Exact transcription of the data below is required, without the images.

Saved data entries:
◆ ◆ ◆ ◆ ◆ ◆ ◆
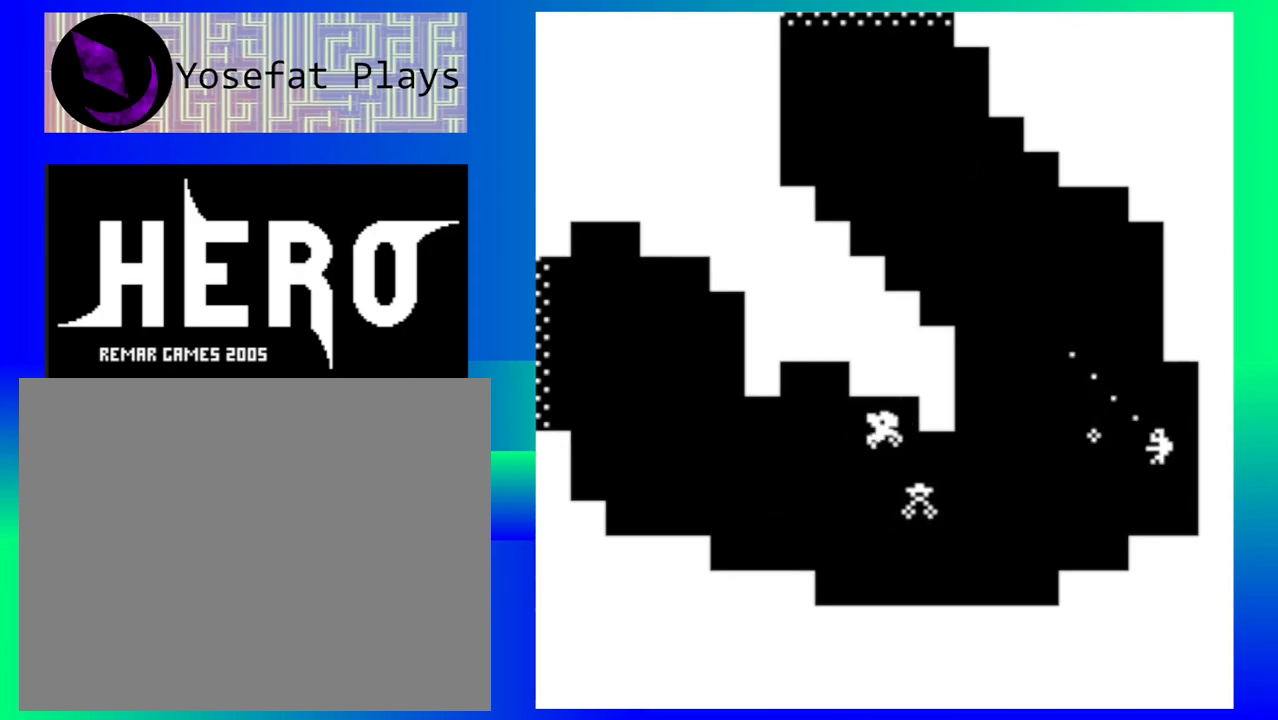
{"buttons": [], "events": [[100, "Y", "up"], [200, "Y", "down"], [300, "Y", "up"], [383, "Y", "down"], [483, "Y", "up"]]}
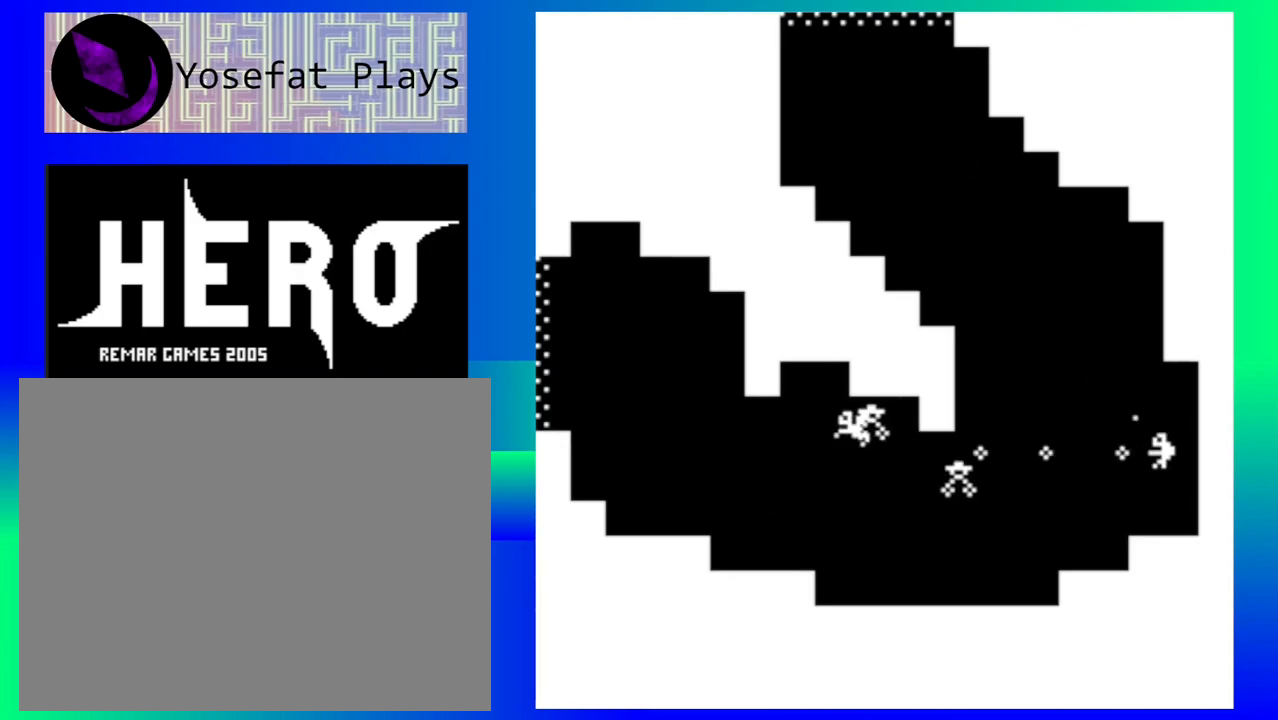
{"buttons": ["Y"], "events": [[67, "Y", "down"], [167, "Y", "up"], [267, "Y", "down"], [367, "Y", "up"], [450, "Y", "down"]]}
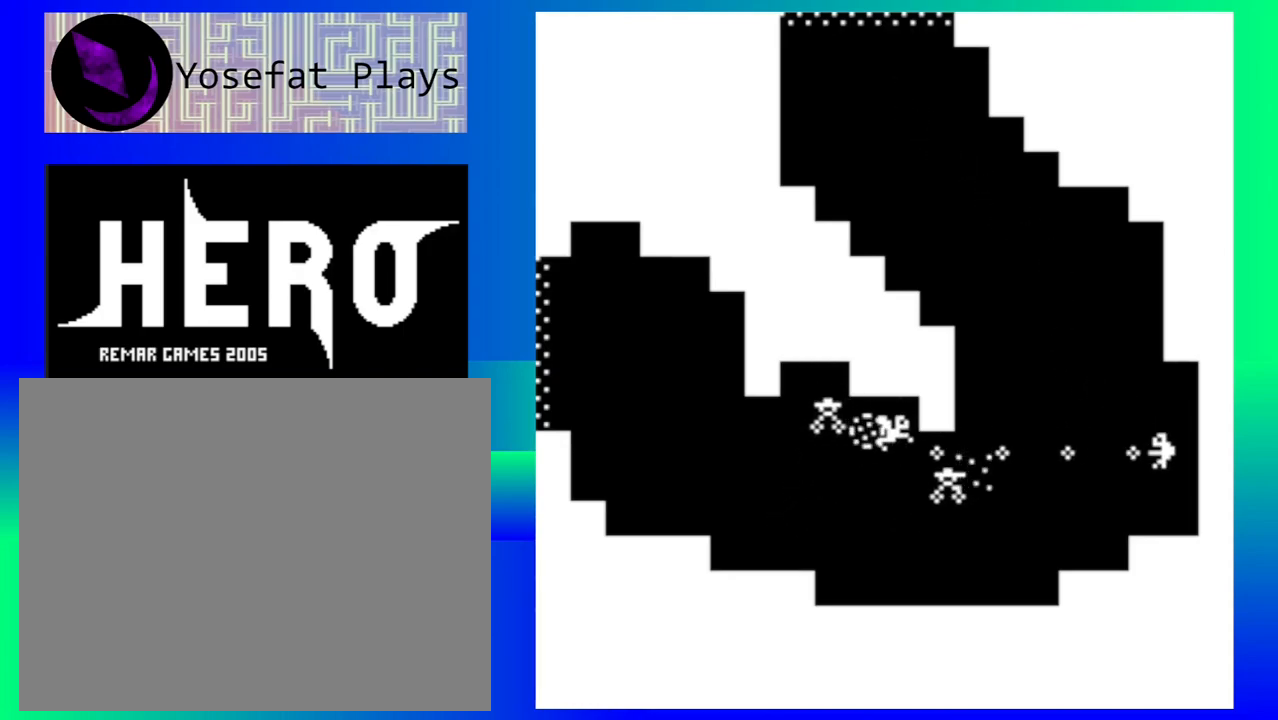
{"buttons": [], "events": [[67, "Y", "up"], [133, "Y", "down"], [233, "Y", "up"], [317, "Y", "down"], [433, "Y", "up"]]}
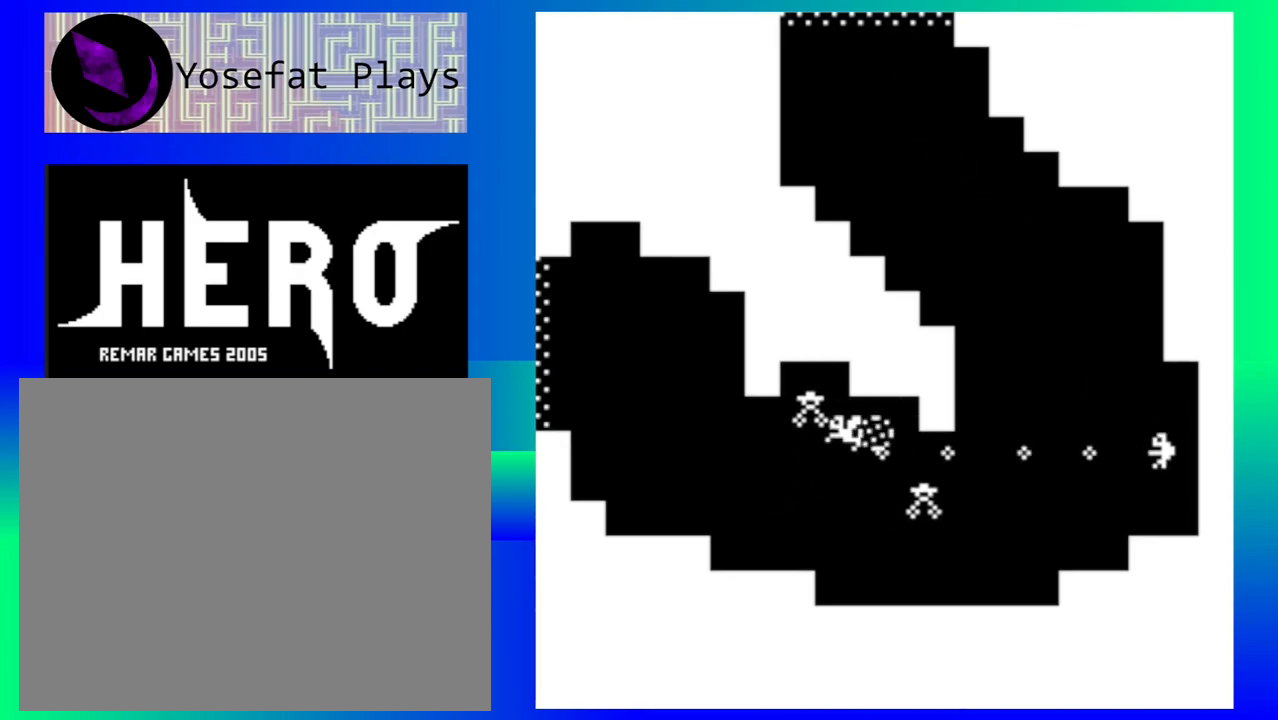
{"buttons": [], "events": [[17, "Y", "down"], [117, "Y", "up"], [183, "Y", "down"], [283, "Y", "up"], [383, "Y", "down"], [483, "Y", "up"]]}
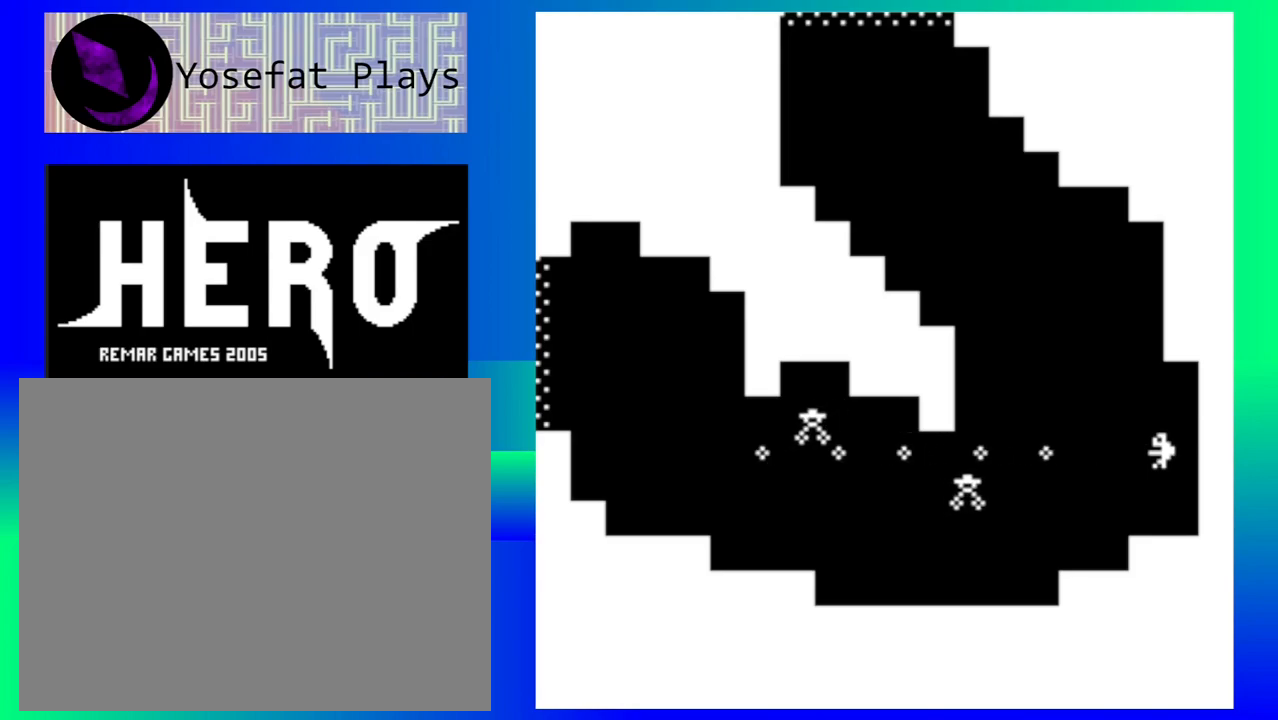
{"buttons": [], "events": [[350, "Y", "down"], [433, "Y", "up"]]}
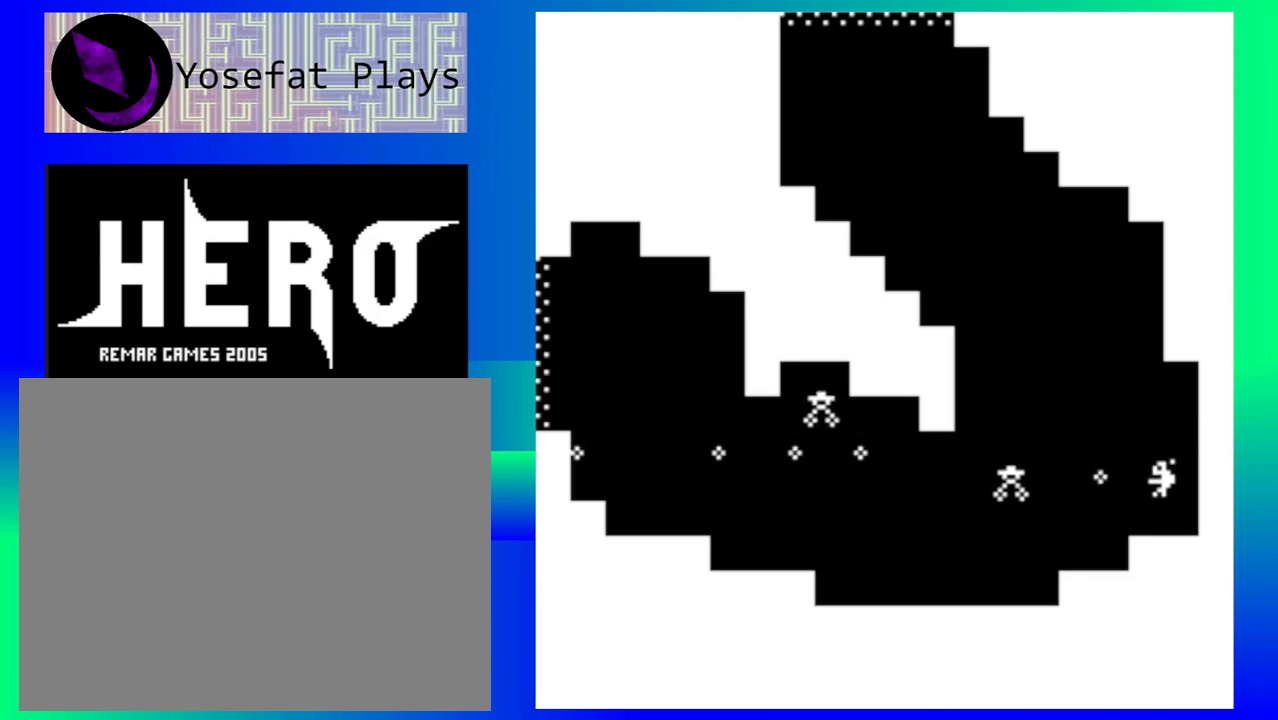
{"buttons": [], "events": [[17, "Y", "down"], [117, "Y", "up"], [200, "Y", "down"], [283, "Y", "up"]]}
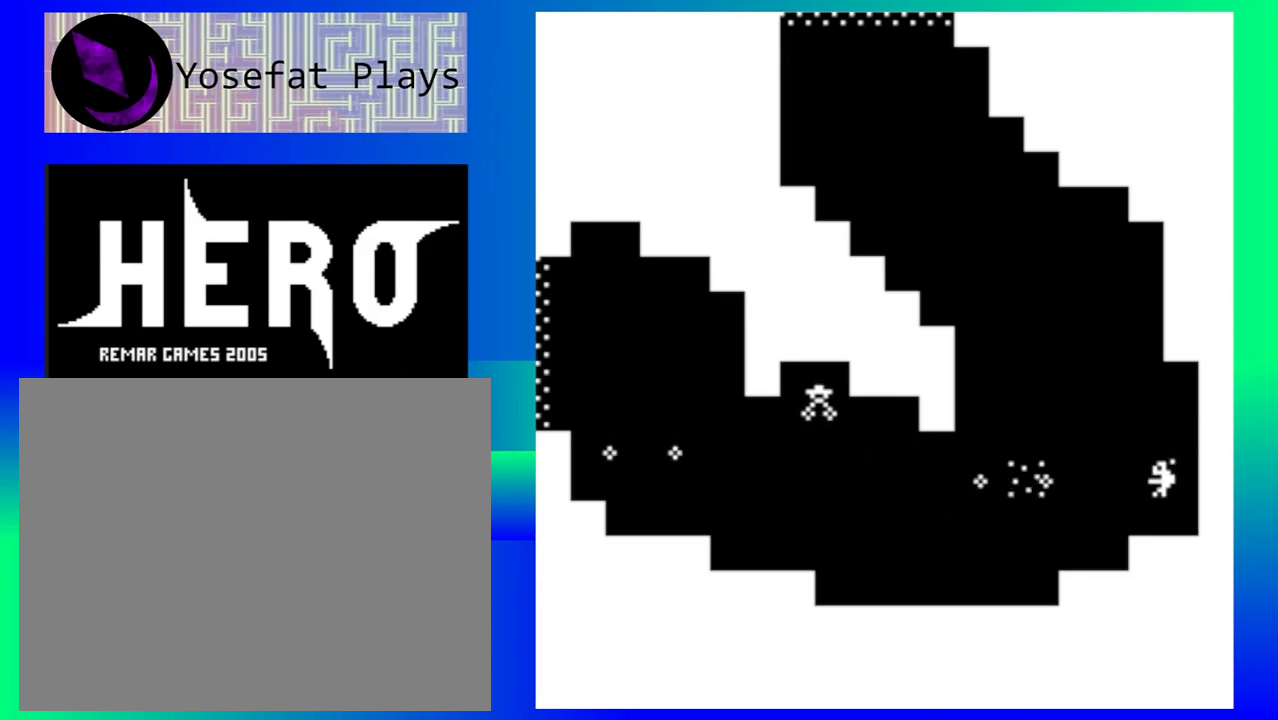
{"buttons": [], "events": [[267, "Y", "down"], [333, "Y", "up"], [417, "Y", "down"], [500, "Y", "up"]]}
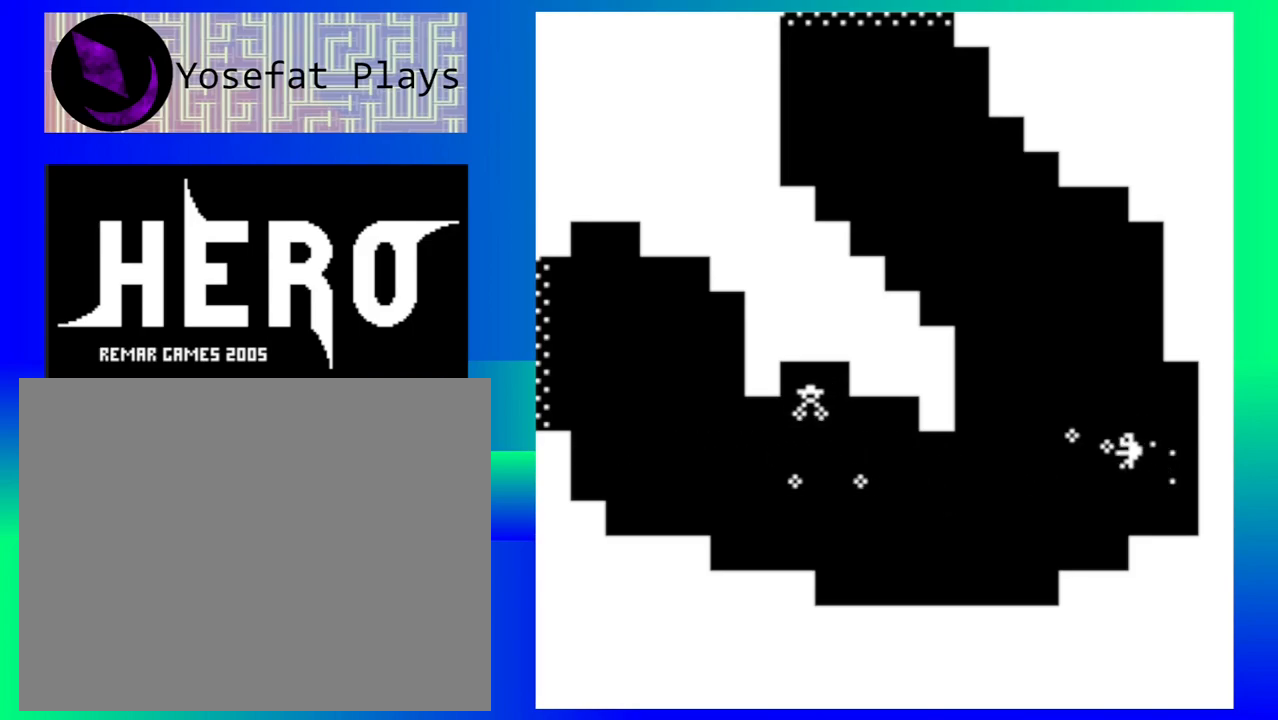
{"buttons": [], "events": [[83, "Y", "down"], [150, "Y", "up"], [250, "Y", "down"], [317, "Y", "up"], [400, "Y", "down"], [450, "Y", "up"]]}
◆ ◆ ◆ ◆ ◆ ◆ ◆
Response box ->
{"buttons": [], "events": [[100, "Y", "up"], [200, "Y", "down"], [300, "Y", "up"], [383, "Y", "down"], [483, "Y", "up"]]}
{"buttons": ["Y"], "events": [[67, "Y", "down"], [167, "Y", "up"], [267, "Y", "down"], [367, "Y", "up"], [450, "Y", "down"]]}
{"buttons": [], "events": [[67, "Y", "up"], [133, "Y", "down"], [233, "Y", "up"], [317, "Y", "down"], [433, "Y", "up"]]}
{"buttons": [], "events": [[17, "Y", "down"], [117, "Y", "up"], [183, "Y", "down"], [283, "Y", "up"], [383, "Y", "down"], [483, "Y", "up"]]}
{"buttons": [], "events": [[350, "Y", "down"], [433, "Y", "up"]]}
{"buttons": [], "events": [[17, "Y", "down"], [117, "Y", "up"], [200, "Y", "down"], [283, "Y", "up"]]}
{"buttons": [], "events": [[267, "Y", "down"], [333, "Y", "up"], [417, "Y", "down"], [500, "Y", "up"]]}
{"buttons": [], "events": [[83, "Y", "down"], [150, "Y", "up"], [250, "Y", "down"], [317, "Y", "up"], [400, "Y", "down"], [450, "Y", "up"]]}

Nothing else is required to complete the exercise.